» **Required action**:
Please answer these questions from the transcript below:
1. What kind of case does the transcript say this is, instead of a guilty-or-innocent case?
2. Who is named as the prosecutor for the US?
3. How is Assange's physical health described?

» **Quoted passage**:
= = = =
Now that you pissed him off, come with the king and miss and all of that.
Imagine the kind of damage that he could do in a good way, I mean, as a journalist.
Were he to be a free man again to run WikiLeaks, as he will.
And now he's pissed, you know, presumably.
You thought he was good at this job before.
How about when vendetta time comes due?
You know, I could see why they would figure that, well, as long as they've got him where they've got him, they'll do anything they can to just, you know, the punishment is the process.
Sorry, your honor, we're just going to keep appealing this thing.
Meanwhile, he's serving a sentence this whole time, you know.
Absolutely.
He's in very bad health physically too.
And the thing is, that's another possibility, Scott, that the US loses the whole thing.
But this is not a guilty or innocent case.
This is an extradition case.
So therefore, there's no double jeopardy involved.
Let's say the US loses completely and Assange is discharged.
James Lewis, the prosecutor for the US, said we could introduce a new extradition request.
Keep it going.
They could put him again and get him arrested again, perhaps.
Or never have him released.
They could immediately put in a new extradition request.
= = = =
Transcribed page contents
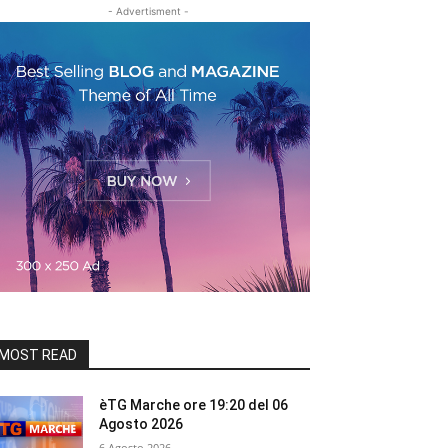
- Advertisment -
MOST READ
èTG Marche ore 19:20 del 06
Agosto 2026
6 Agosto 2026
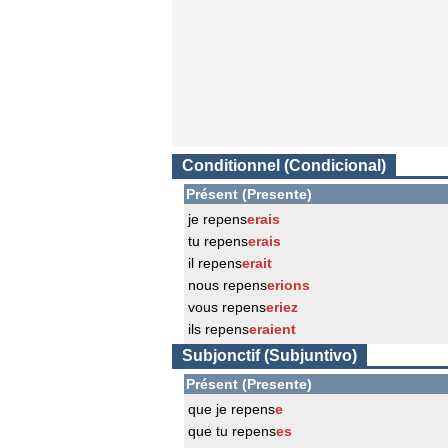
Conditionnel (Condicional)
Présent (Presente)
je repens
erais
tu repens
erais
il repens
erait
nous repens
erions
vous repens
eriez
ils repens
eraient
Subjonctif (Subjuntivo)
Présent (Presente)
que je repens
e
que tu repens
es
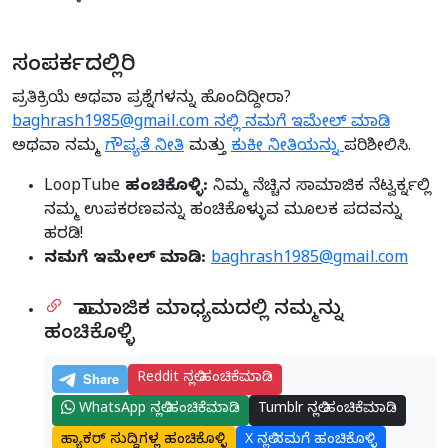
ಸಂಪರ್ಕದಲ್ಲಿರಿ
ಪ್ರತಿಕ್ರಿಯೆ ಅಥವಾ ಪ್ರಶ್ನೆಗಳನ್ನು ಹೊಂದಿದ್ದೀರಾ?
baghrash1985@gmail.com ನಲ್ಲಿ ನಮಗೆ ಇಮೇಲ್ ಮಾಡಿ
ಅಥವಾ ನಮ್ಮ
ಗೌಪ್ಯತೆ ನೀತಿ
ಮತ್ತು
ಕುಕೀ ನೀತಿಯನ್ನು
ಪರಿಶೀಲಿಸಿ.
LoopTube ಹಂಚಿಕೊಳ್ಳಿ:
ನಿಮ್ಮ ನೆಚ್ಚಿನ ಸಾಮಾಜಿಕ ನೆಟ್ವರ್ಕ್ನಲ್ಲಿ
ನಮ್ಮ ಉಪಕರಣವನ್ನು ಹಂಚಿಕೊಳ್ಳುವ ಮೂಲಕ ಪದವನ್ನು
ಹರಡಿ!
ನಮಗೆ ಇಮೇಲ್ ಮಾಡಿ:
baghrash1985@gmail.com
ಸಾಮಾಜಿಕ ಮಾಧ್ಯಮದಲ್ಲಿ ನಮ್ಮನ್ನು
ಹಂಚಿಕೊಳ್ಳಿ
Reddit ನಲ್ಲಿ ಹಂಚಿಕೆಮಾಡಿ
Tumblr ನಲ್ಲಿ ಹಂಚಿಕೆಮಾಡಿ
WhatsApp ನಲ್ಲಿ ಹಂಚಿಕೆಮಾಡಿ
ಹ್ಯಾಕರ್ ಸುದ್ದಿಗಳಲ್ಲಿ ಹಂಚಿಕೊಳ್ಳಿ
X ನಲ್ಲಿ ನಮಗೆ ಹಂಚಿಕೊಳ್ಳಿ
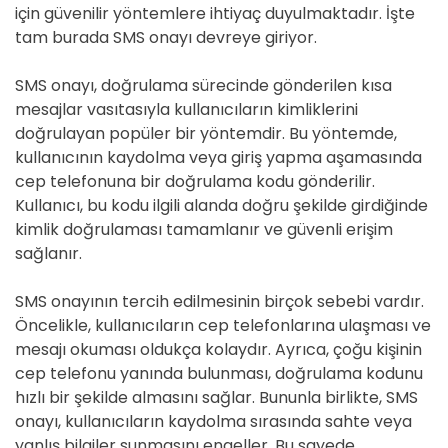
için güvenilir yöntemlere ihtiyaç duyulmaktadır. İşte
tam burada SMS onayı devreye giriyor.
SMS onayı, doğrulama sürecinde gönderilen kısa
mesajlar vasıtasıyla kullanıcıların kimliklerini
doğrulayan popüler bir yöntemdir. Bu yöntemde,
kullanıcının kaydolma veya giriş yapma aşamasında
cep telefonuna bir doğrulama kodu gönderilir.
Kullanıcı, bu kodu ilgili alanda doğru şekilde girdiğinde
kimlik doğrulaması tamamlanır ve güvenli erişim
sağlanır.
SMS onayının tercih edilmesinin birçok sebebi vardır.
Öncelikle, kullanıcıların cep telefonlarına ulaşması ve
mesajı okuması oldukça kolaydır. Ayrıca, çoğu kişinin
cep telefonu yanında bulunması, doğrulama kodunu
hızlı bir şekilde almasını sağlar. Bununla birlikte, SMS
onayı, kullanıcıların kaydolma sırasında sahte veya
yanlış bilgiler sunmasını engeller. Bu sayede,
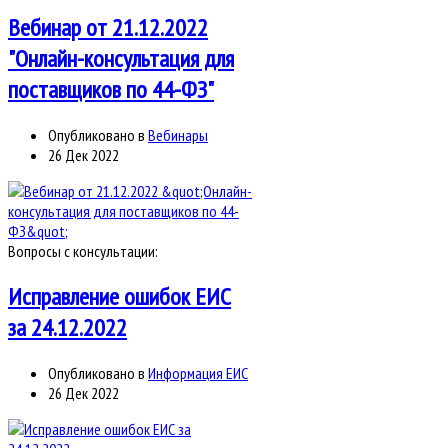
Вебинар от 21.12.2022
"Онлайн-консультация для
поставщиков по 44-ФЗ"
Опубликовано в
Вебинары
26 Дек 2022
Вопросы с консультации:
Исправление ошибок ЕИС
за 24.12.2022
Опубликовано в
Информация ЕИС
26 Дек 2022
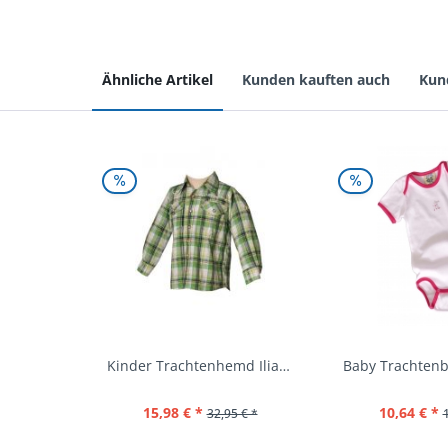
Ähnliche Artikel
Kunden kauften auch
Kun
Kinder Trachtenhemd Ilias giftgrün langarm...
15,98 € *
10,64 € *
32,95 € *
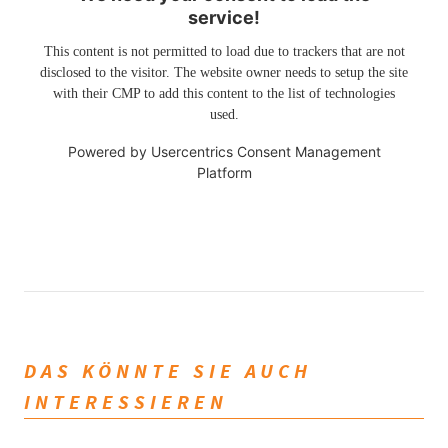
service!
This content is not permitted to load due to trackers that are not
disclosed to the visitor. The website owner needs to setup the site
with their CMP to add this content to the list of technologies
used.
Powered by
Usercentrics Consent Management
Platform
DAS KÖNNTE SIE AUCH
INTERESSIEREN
= = = =
» **Solution**:
1. An extradition case.
2. James Lewis.
3. Very bad.